* Records supplied
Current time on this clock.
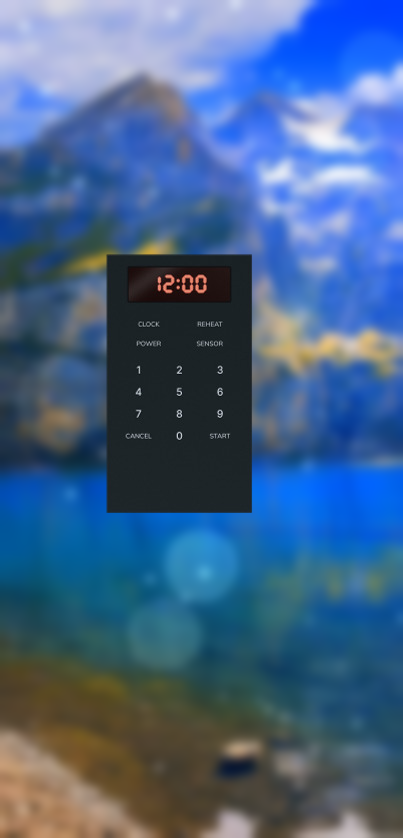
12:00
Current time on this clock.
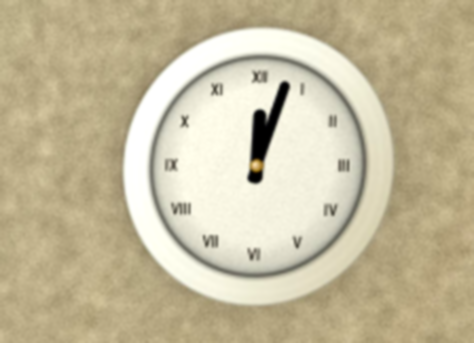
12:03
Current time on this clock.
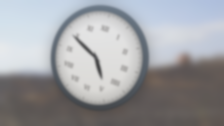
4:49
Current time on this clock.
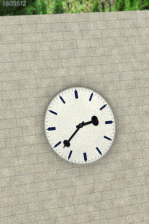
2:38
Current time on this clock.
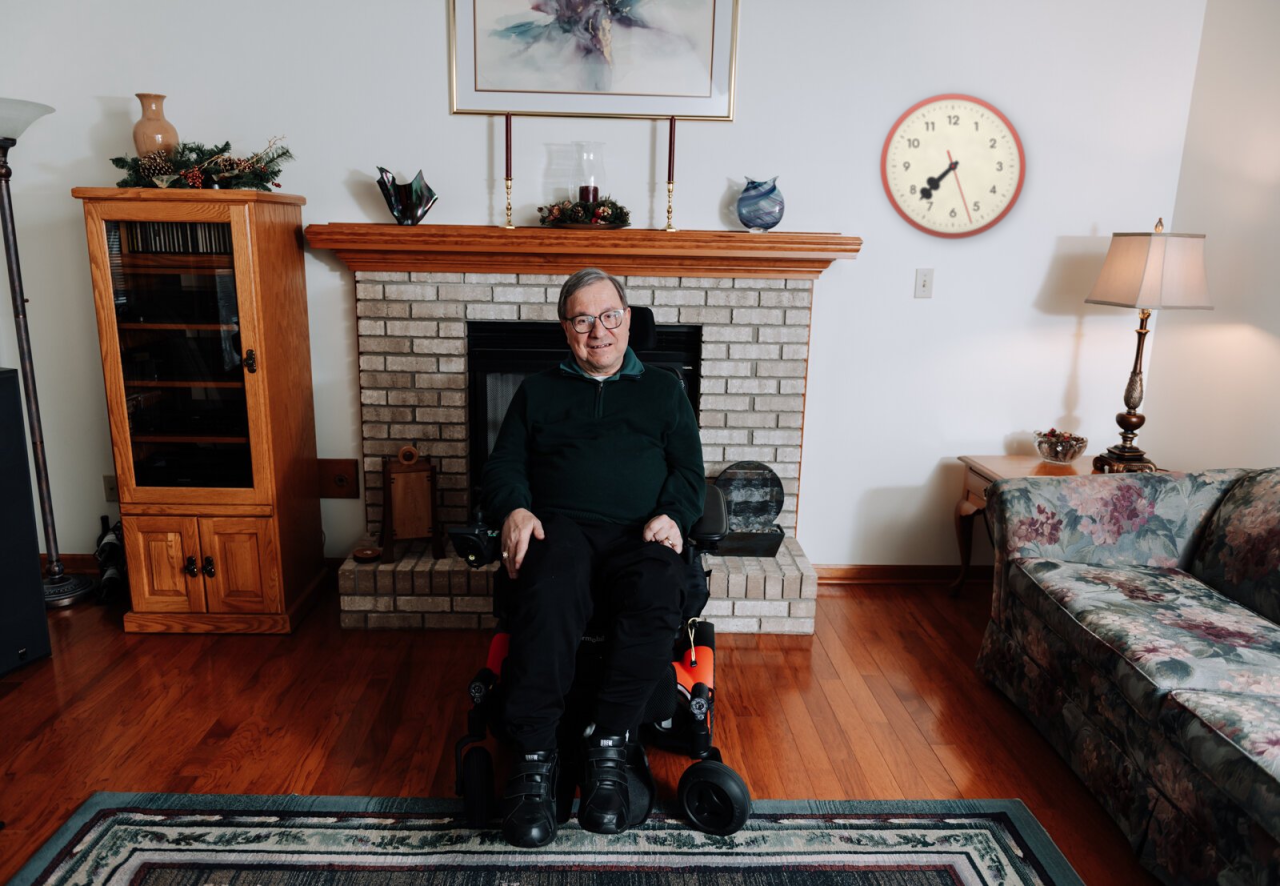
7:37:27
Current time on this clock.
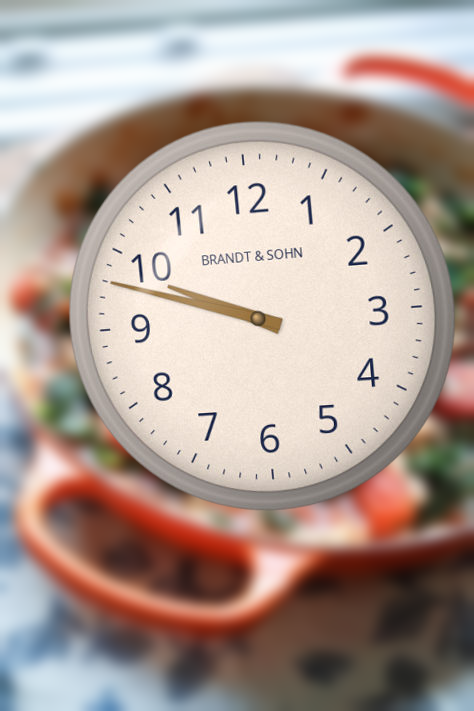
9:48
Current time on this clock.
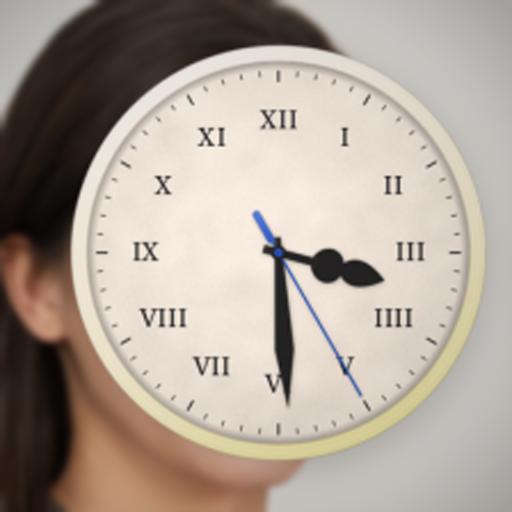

* Short problem
Rewrite the material above with every "clock" changed to "watch" and nothing else altered. Leave out the pictures.

* Solution
Current time on this watch.
12:00
Current time on this watch.
12:03
Current time on this watch.
4:49
Current time on this watch.
2:38
Current time on this watch.
7:37:27
Current time on this watch.
9:48
Current time on this watch.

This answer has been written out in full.